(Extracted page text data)
☆ ☆ ☆ ☆ ☆
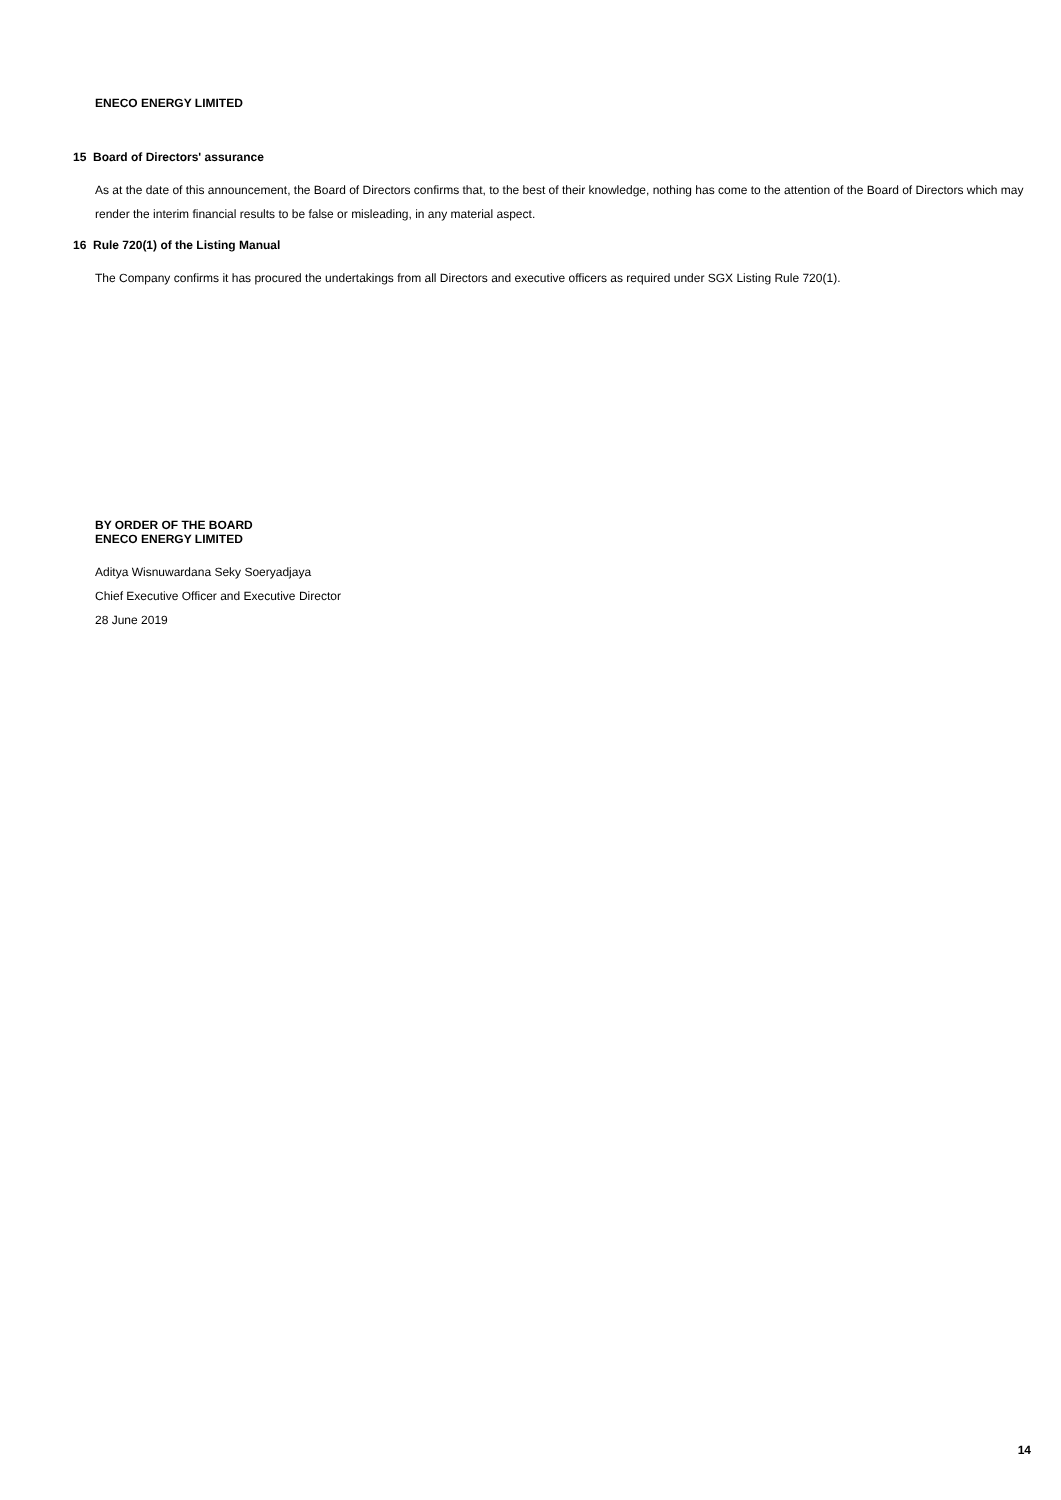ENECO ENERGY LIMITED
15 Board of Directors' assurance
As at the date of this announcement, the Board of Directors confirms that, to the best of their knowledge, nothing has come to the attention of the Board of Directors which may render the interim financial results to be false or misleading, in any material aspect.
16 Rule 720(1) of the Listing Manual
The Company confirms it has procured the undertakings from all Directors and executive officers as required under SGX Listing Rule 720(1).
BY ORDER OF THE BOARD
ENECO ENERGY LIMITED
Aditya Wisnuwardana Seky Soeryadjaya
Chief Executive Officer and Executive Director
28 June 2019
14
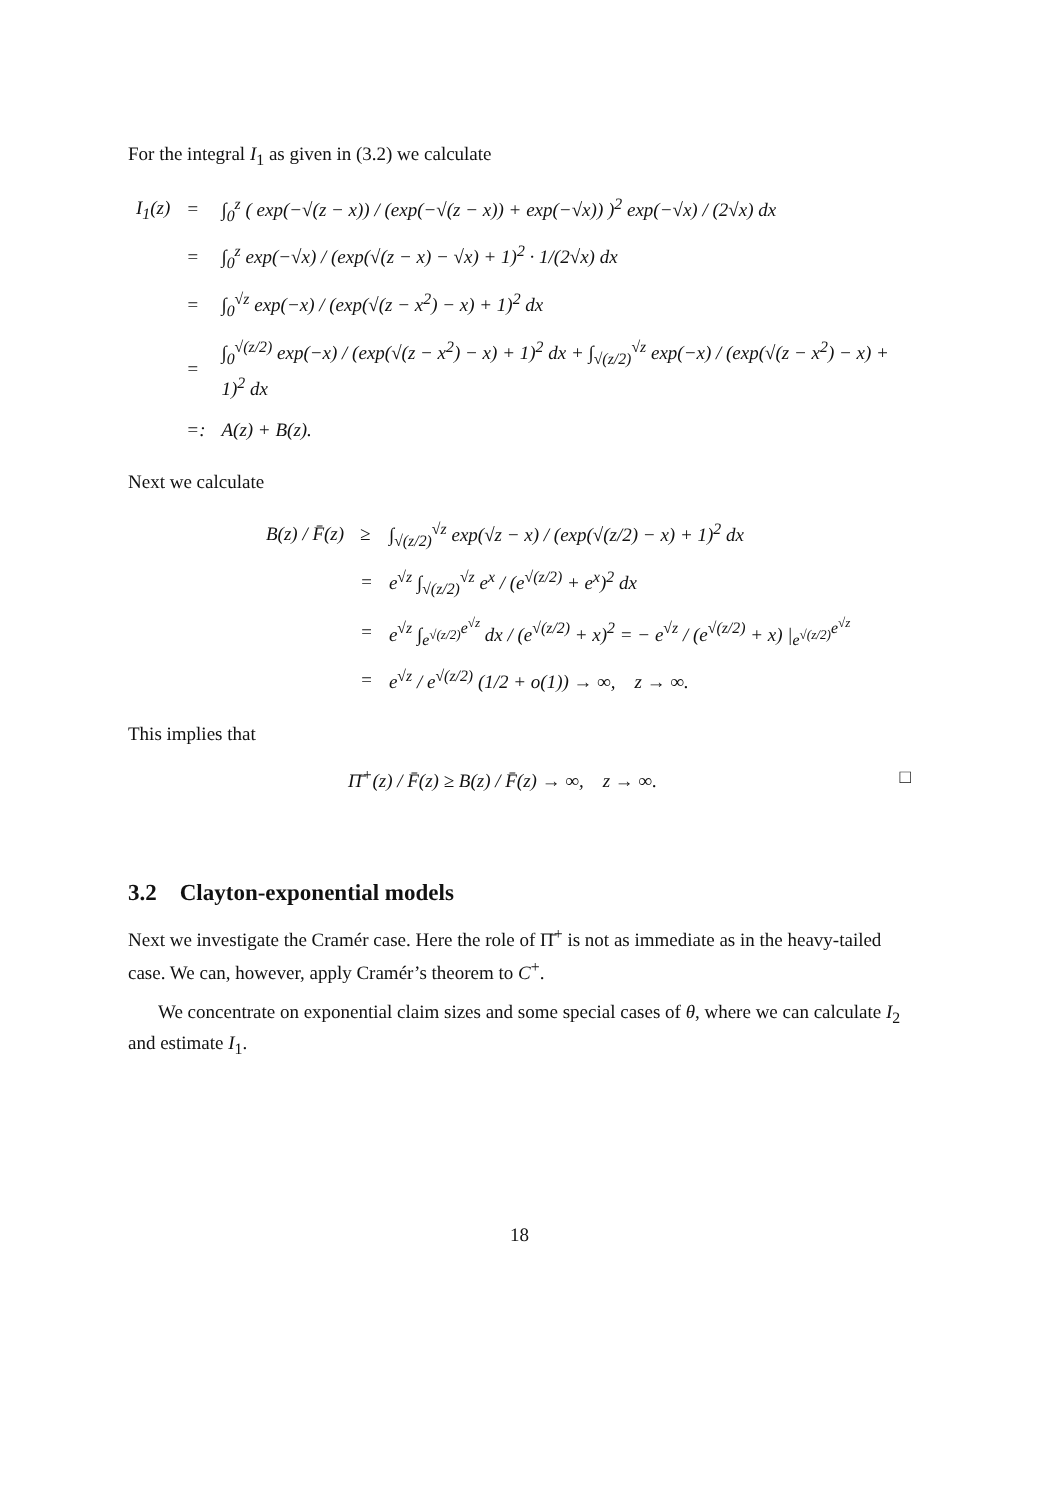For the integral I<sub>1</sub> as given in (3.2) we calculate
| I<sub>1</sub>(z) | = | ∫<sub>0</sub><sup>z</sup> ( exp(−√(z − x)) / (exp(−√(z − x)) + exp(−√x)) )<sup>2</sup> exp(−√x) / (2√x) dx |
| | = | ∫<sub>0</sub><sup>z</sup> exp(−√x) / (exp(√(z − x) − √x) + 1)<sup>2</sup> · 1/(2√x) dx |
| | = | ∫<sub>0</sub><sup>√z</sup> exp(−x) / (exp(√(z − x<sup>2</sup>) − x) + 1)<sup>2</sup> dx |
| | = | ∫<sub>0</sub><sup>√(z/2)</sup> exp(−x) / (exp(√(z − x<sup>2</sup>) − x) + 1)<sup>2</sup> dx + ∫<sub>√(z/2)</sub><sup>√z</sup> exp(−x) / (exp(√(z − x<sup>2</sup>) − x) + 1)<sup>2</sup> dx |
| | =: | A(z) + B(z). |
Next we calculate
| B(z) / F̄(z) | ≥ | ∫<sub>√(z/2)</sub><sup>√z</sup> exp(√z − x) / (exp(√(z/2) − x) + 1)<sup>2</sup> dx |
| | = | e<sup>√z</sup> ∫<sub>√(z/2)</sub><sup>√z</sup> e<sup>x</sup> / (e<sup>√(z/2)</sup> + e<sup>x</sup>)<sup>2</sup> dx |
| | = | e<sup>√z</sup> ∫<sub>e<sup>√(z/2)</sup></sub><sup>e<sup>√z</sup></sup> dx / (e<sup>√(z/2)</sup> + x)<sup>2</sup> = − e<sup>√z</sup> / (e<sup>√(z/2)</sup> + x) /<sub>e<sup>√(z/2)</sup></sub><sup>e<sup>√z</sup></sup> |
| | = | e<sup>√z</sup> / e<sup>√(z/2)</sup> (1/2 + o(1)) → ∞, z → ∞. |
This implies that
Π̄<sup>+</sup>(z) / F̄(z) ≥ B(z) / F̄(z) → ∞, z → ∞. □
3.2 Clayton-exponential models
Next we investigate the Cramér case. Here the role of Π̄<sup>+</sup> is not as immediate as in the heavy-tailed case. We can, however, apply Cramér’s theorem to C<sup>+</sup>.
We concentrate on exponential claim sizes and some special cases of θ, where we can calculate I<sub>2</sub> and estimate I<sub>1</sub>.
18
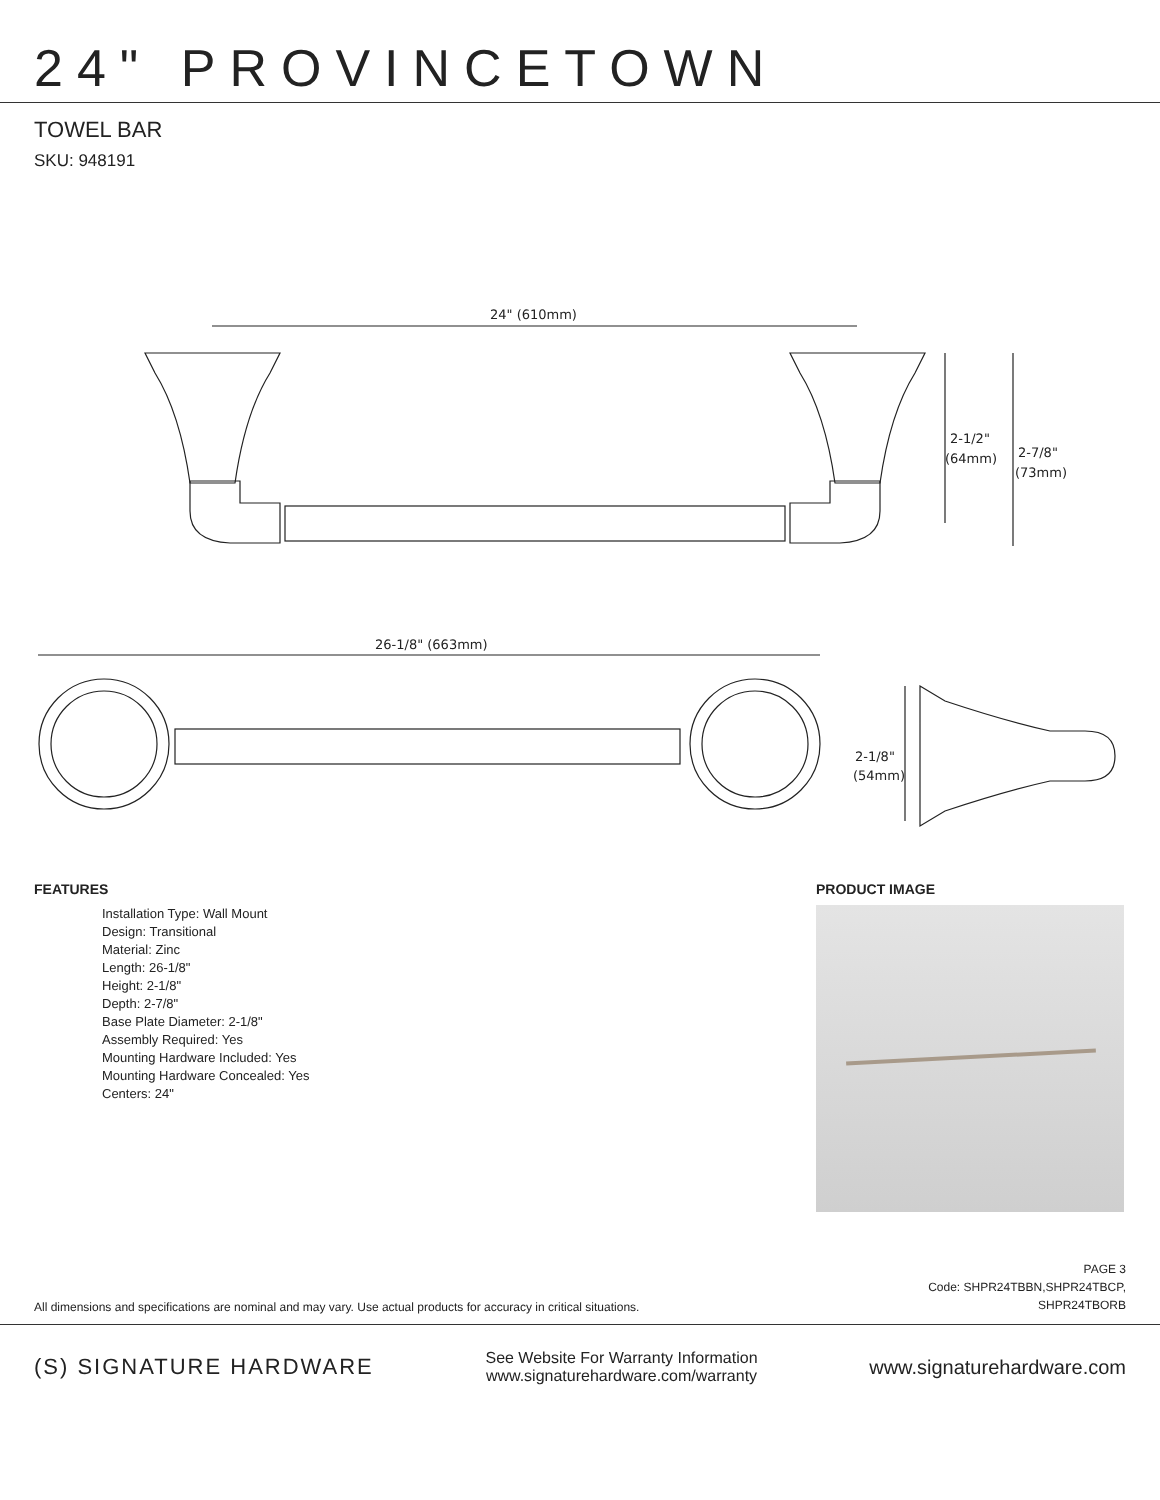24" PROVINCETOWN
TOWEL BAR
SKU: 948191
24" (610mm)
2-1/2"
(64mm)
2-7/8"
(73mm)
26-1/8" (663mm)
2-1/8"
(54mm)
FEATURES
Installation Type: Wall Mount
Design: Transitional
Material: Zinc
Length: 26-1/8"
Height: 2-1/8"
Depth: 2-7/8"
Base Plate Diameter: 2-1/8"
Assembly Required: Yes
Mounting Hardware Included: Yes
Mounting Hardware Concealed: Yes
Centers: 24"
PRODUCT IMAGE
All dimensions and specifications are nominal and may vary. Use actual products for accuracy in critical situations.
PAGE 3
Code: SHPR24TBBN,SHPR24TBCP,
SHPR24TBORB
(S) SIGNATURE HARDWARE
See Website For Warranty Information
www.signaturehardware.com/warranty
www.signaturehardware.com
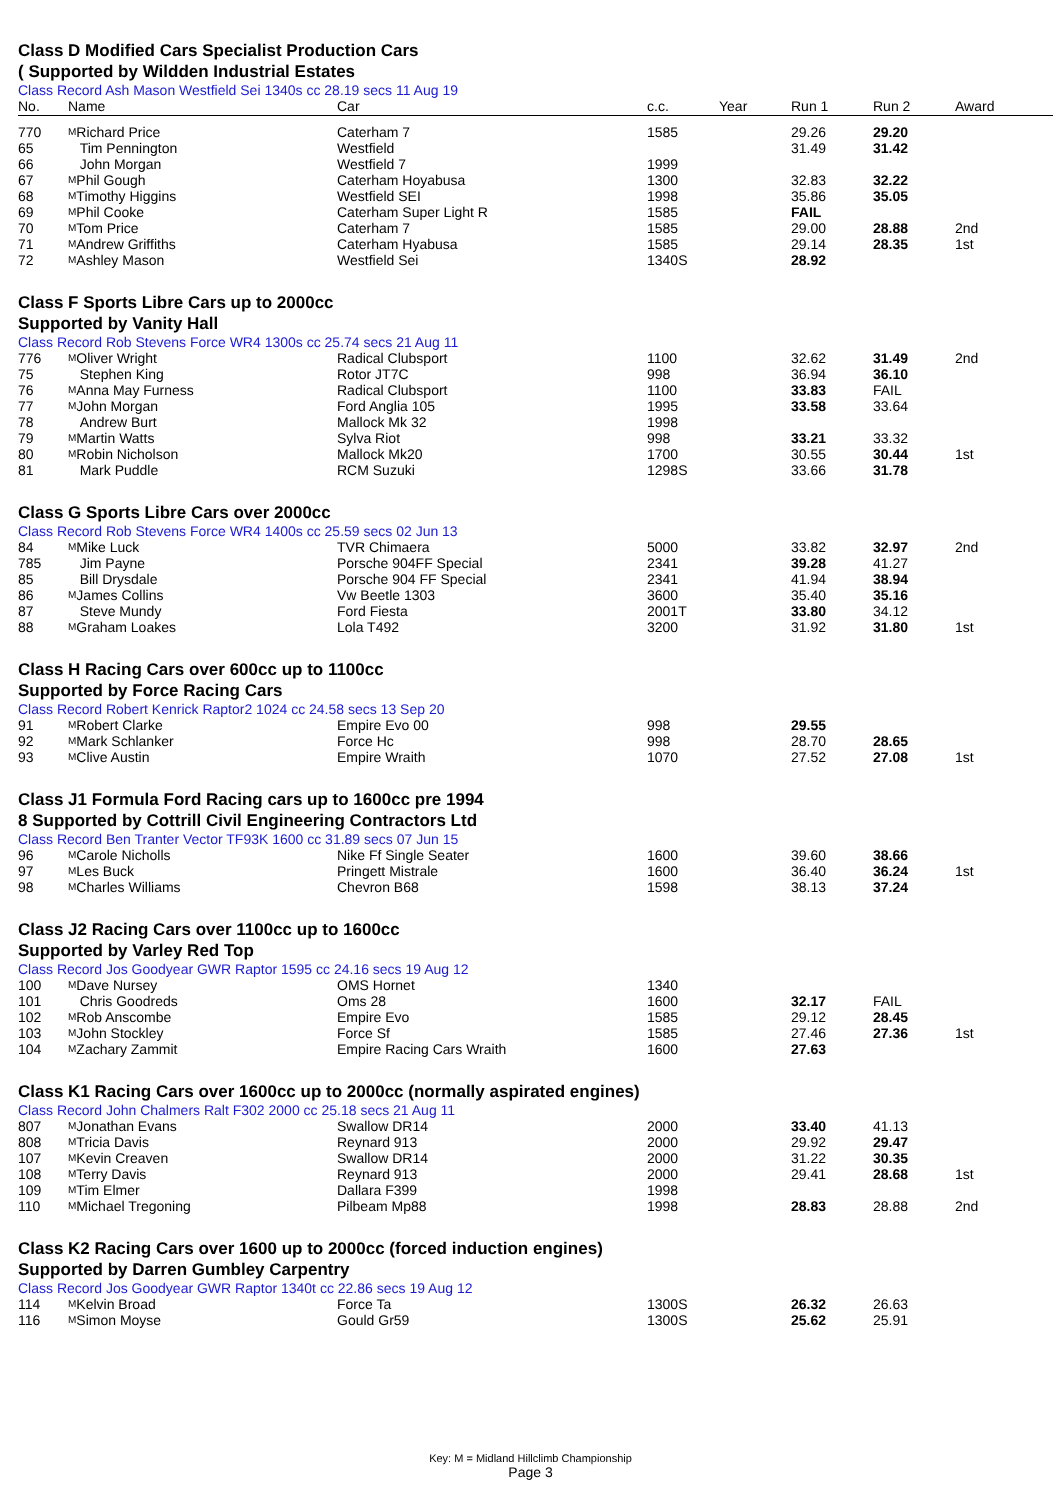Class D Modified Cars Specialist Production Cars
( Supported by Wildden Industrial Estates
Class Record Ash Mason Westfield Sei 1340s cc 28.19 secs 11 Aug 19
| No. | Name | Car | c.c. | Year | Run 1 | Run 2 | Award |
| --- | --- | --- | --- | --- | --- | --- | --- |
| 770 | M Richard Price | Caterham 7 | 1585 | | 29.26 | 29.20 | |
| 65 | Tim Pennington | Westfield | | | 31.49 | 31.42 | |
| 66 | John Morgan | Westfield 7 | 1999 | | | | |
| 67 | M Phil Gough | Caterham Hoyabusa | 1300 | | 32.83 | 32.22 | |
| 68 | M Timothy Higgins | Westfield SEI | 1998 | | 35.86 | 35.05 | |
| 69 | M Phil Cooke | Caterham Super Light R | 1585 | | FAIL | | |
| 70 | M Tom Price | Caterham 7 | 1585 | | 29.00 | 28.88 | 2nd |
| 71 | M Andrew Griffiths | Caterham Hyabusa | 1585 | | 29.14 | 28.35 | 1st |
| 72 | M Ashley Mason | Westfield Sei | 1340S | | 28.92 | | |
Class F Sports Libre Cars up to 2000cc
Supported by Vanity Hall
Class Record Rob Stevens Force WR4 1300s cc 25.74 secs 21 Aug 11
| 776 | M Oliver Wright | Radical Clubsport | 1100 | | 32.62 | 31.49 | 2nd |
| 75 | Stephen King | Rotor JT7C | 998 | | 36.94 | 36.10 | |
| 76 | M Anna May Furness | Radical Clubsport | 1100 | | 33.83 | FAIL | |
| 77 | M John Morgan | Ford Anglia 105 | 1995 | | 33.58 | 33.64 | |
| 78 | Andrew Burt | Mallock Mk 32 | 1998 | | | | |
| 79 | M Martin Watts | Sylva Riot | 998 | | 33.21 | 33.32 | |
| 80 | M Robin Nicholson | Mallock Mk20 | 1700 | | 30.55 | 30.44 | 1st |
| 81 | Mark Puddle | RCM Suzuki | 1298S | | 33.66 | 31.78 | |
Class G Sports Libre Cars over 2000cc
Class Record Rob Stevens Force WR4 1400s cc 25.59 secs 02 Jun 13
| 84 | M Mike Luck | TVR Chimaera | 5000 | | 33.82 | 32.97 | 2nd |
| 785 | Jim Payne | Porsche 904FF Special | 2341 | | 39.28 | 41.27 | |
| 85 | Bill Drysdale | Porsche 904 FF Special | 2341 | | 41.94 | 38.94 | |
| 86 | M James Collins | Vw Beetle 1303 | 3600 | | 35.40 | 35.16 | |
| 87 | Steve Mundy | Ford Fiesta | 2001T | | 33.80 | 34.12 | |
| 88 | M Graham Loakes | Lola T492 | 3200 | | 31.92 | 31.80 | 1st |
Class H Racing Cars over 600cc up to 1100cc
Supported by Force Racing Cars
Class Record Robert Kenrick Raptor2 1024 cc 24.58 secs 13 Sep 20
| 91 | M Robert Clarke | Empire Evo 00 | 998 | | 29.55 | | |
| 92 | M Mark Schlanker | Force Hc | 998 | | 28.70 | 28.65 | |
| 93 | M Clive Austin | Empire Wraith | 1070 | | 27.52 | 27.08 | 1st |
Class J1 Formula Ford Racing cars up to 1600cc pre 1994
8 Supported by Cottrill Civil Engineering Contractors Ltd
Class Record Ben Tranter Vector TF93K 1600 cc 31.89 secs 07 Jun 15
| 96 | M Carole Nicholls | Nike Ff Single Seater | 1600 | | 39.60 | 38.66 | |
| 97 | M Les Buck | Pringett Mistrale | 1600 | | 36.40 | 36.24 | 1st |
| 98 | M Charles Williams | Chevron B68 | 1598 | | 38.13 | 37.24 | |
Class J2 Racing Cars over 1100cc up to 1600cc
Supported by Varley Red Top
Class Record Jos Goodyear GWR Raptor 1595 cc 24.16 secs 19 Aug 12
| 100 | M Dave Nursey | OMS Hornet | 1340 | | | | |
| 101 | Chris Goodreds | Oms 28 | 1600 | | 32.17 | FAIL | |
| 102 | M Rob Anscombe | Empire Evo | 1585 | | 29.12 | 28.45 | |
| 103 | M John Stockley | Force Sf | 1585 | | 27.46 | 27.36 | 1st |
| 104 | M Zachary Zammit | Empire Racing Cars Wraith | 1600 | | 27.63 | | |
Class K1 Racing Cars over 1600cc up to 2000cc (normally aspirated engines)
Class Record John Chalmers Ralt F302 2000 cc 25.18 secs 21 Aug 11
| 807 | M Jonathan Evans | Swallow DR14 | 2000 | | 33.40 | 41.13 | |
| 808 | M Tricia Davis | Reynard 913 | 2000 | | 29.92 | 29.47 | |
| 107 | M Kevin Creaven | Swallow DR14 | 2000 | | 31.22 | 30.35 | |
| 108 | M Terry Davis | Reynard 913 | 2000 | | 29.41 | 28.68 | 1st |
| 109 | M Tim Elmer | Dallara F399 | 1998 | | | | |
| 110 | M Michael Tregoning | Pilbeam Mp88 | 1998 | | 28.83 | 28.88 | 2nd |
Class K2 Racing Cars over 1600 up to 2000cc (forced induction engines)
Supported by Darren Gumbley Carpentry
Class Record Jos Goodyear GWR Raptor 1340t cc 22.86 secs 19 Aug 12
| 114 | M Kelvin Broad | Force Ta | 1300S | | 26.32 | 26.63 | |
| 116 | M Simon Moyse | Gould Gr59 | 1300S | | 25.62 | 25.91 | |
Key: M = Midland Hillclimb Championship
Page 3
☆ ☆ ☆ ☆ ☆
■ Problem description ■
After locating the line holding "32.83 | 32.22 | |" above, output exactly that line and every line after it through the line holding "Class F Sports Libre Cars up to 2000cc". Include nothing else.

■ Solution to this task ■
| 67 | M Phil Gough | Caterham Hoyabusa | 1300 | | 32.83 | 32.22 | |
| 68 | M Timothy Higgins | Westfield SEI | 1998 | | 35.86 | 35.05 | |
| 69 | M Phil Cooke | Caterham Super Light R | 1585 | | FAIL | | |
| 70 | M Tom Price | Caterham 7 | 1585 | | 29.00 | 28.88 | 2nd |
| 71 | M Andrew Griffiths | Caterham Hyabusa | 1585 | | 29.14 | 28.35 | 1st |
| 72 | M Ashley Mason | Westfield Sei | 1340S | | 28.92 | | |
Class F Sports Libre Cars up to 2000cc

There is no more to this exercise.